Data section:
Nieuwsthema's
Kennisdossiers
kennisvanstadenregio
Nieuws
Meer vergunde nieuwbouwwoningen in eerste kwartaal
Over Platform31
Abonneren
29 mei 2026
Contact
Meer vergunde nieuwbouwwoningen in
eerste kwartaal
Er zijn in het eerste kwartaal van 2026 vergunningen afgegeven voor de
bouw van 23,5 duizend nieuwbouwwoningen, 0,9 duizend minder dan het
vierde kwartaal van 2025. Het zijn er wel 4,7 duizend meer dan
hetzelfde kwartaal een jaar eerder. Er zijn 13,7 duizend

Task goal: The whole of the material above should be written out again, exactly.

Exercise answer:
Nieuwsthema's
Kennisdossiers
kennisvanstadenregio
Nieuws
Meer vergunde nieuwbouwwoningen in eerste kwartaal
Over Platform31
Abonneren
29 mei 2026
Contact
Meer vergunde nieuwbouwwoningen in
eerste kwartaal
Er zijn in het eerste kwartaal van 2026 vergunningen afgegeven voor de
bouw van 23,5 duizend nieuwbouwwoningen, 0,9 duizend minder dan het
vierde kwartaal van 2025. Het zijn er wel 4,7 duizend meer dan
hetzelfde kwartaal een jaar eerder. Er zijn 13,7 duizend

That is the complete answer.